● What is required
Can you reproduce the LSTM training notebook text below word for word, from start to finish?

● Page text
================

## LSTM_training.ipynb

Original file is located at
https://github.com/KyujinHan/Object-Depth-detection-based-hybrid-Distance-estimator/blob/master/odd_train/LSTM_train_sample.ipynb

### @author: ODD team
### This original file has been modified by our team on 2024-10-15.

# LSTM Training

This notebook outlines the process of estimating the real distance (in meters) of an object using bounding box coordinates. The model predicts the 3D location of a camera based on these coordinates.

## 1. Distance Estimator
- **Purpose**: To estimate the real distance (unit: meter) of an object.
- **Input**: Bounding box coordinates `(xmin, ymin, xmax, ymax)`.
- **Output**: 3D location `(z)` of camera coordinates `(z_loc)`.

## 2. Load Module
- **Required Libraries**: 
  - `tqdm`, `os`, `pandas`, `matplotlib.pyplot`, `numpy`, `time`, `torch`, `sklearn.preprocessing`, `custom_datasets`, `sklearn.metrics`, `math`.

In [None]:
!pip tqdm pandas matplotlib numpy torch scikit-learn

In [None]:
import os
import tqdm
import pandas as pd
import matplotlib.pyplot as plt
import numpy as np
import time
import torch
from sklearn.preprocessing import OneHotEncoder, LabelEncoder
from sklearn.metrics import mean_absolute_error, mean_squared_error
import math
import custom_datasets  # Assuming this is a custom module in the project

- **Directory Setup**: Ensure the weights directory exists.

================

● Data section
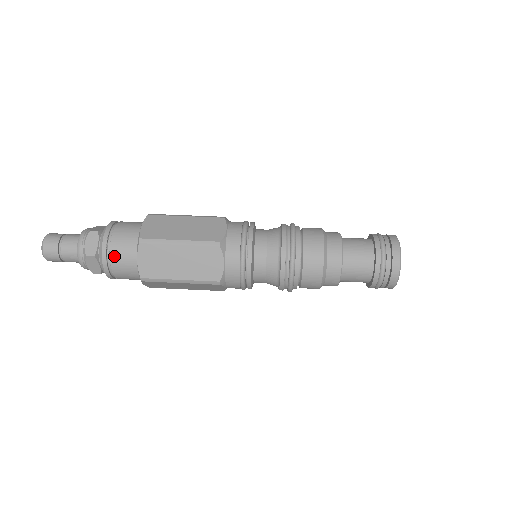
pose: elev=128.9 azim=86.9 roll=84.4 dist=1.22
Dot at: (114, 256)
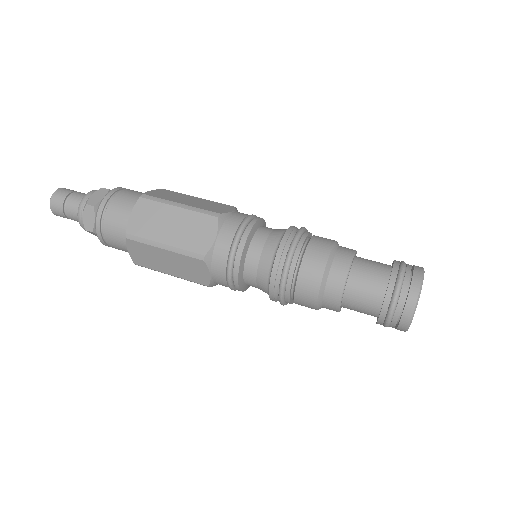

================

● Final result
## LSTM_training.ipynb

Original file is located at
https://github.com/KyujinHan/Object-Depth-detection-based-hybrid-Distance-estimator/blob/master/odd_train/LSTM_train_sample.ipynb

### @author: ODD team
### This original file has been modified by our team on 2024-10-15.

# LSTM Training

This notebook outlines the process of estimating the real distance (in meters) of an object using bounding box coordinates. The model predicts the 3D location of a camera based on these coordinates.

## 1. Distance Estimator
- **Purpose**: To estimate the real distance (unit: meter) of an object.
- **Input**: Bounding box coordinates `(xmin, ymin, xmax, ymax)`.
- **Output**: 3D location `(z)` of camera coordinates `(z_loc)`.

## 2. Load Module
- **Required Libraries**: 
  - `tqdm`, `os`, `pandas`, `matplotlib.pyplot`, `numpy`, `time`, `torch`, `sklearn.preprocessing`, `custom_datasets`, `sklearn.metrics`, `math`.

In [None]:
!pip tqdm pandas matplotlib numpy torch scikit-learn

In [None]:
import os
import tqdm
import pandas as pd
import matplotlib.pyplot as plt
import numpy as np
import time
import torch
from sklearn.preprocessing import OneHotEncoder, LabelEncoder
from sklearn.metrics import mean_absolute_error, mean_squared_error
import math
import custom_datasets  # Assuming this is a custom module in the project

- **Directory Setup**: Ensure the weights directory exists.